Im Hamburger Schulstreit kann es noch zu einer Einigung, wie es sich andeutet, in der Sache kommen, wenn alle Fraktionen der Hamburger Bürgerschaft zusammen mit dem Senat eine vernünftige Lösung beschließen. Diese könnte noch im März erarbeitet werden. Dass es immer ein paar Unzufriedene geben wird, ist klar.
Bei Schalthoff Live auf Hamburg1 erfuhren wir gestern zum Thema einen interessanten Satz von Prof. Dr. Hans-Jörg Schmidt-Trenz von der Hamburger Handelskammer: „Die Wirtschaft ist darauf angewiesen die Begabungs-Reservern aller Schüler zu heben!“ Ein übler Satz, der mir Angst macht, Menschen, die so reden können machen mir Angst.
„Lernen in der Schule wurde bisher überwiegend als die passive Seite von Belehrung verstanden, nicht als konstruktive Leistung aktiver Individuen, von denen keines wie ein anderes tickt.“ Solche dagegen Sätz machen am Ende wieder Hoffung.
„Längeres gemeinsames Lernen folgt nicht nur dem Leitbild einer Gesellschaft mit mehr Zugehörigkeit und Vertrauen.

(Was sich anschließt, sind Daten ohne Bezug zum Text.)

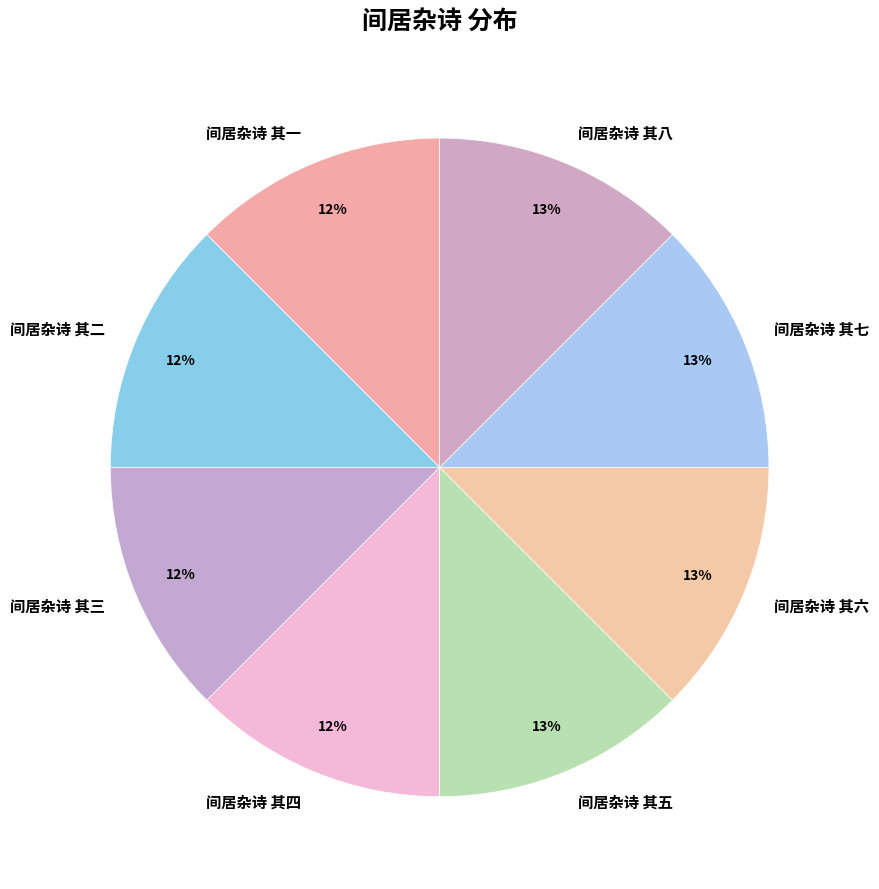

Does any single category account for the majority?

No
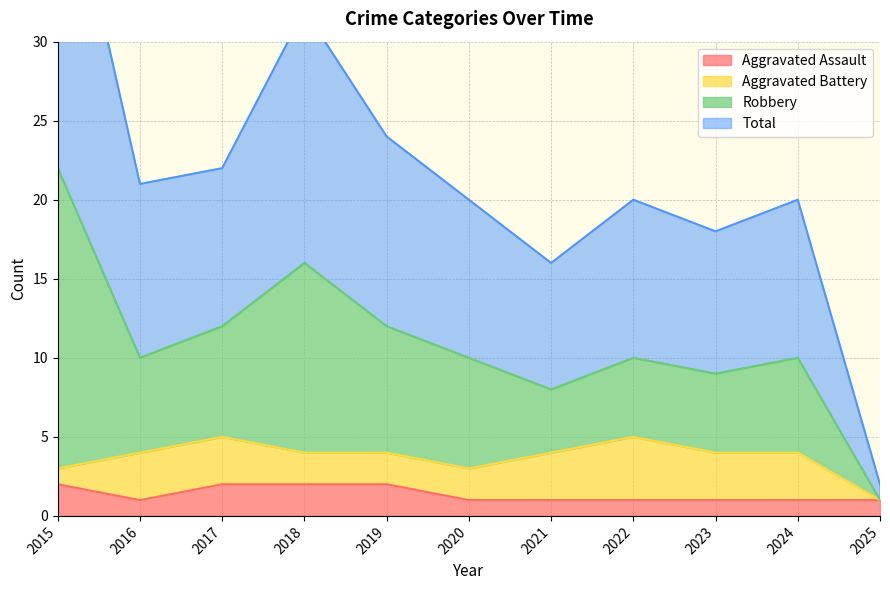

True or false: Aggravated Assault has a value of 2 at 2017.

True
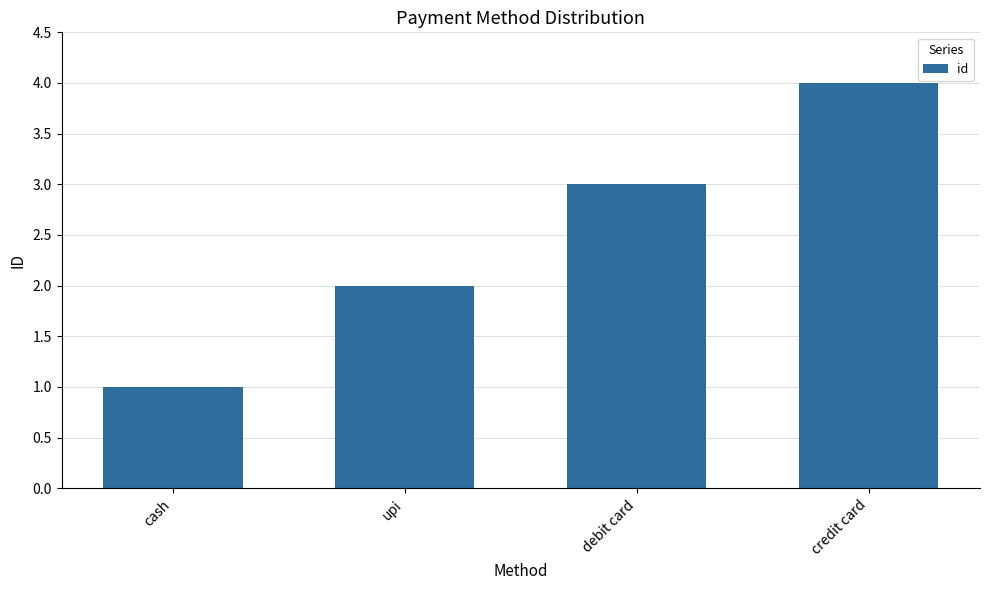

How many values are below 3?

2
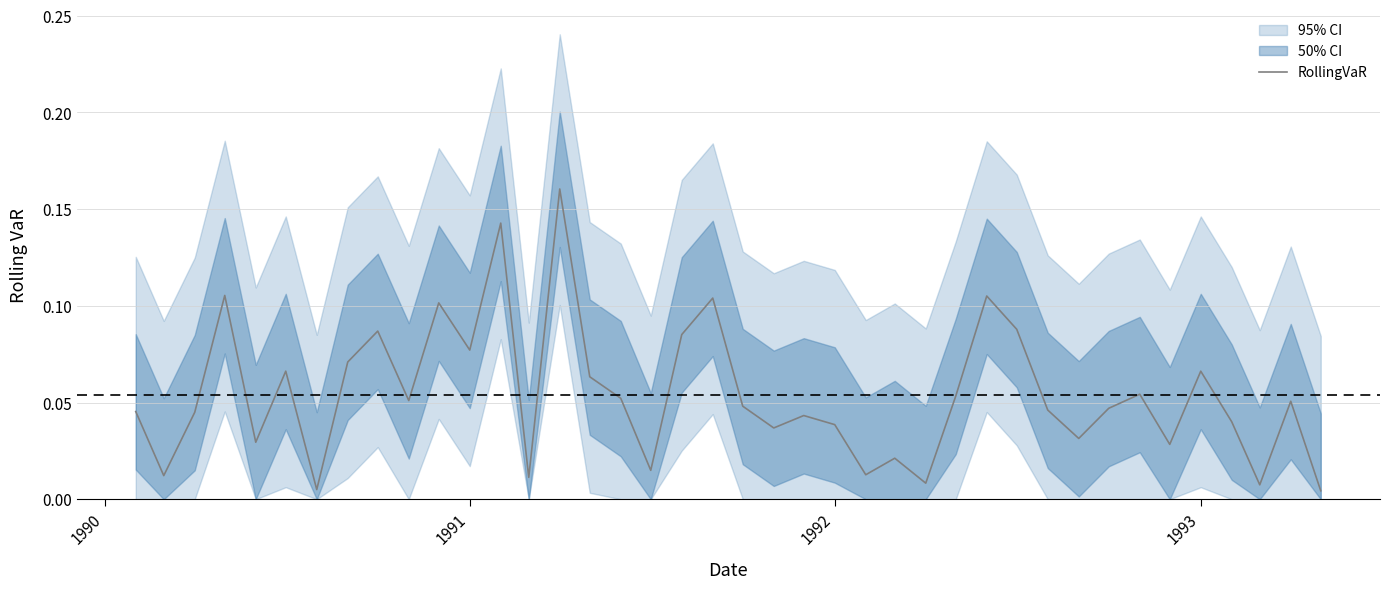

Reading right to left, extract all data points from this chart.

0.0	0.1	0.0	0.0	0.1	0.0	0.1	0.0	0.0	0.0	0.1	0.1	0.1	0.0	0.0	0.0	0.0	0.0	0.0	0.0	0.1	0.1	0.0	0.1	0.1	0.2	0.0	0.1	0.1	0.1	0.1	0.1	0.1	0.0	0.1	0.0	0.1	0.0	0.0	0.0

Es verbessert die Lernergebnisse. Denn es ermöglicht Individuen das Wagnis, sich bewusst zu werden, Umwege zu gehen, aus Fehlern zu lernen, statt sie zu vertuschen“, so Kahl in seinem tollen Artikel.
Ein weiterer lesenswerter Artikel von Kahl heißt Schulreformen in Hamburg – Bildungspolitik als Kuhhandel.
Dagegensein reicht nicht, man muss auch sagen, wofür man ist. Da hat die Schulsenatorin Christa Goetsch recht. Und natürlich hat eine Reform niemals 100%ige Zustimmung. Das Elternwahlrecht wird jedenfalls nun doch nicht abgeschafft. Hier war der Protest mehr als berechtigt und fruchtbar.
Hier der2. Brief an die Hamburger Schulen von Christa Goetsch. Übrigens: Eine der ersten Hamburger Schulen in Hamburg, die die Primarschule umgesetzt haben, ist die Schule Rellinger Straße.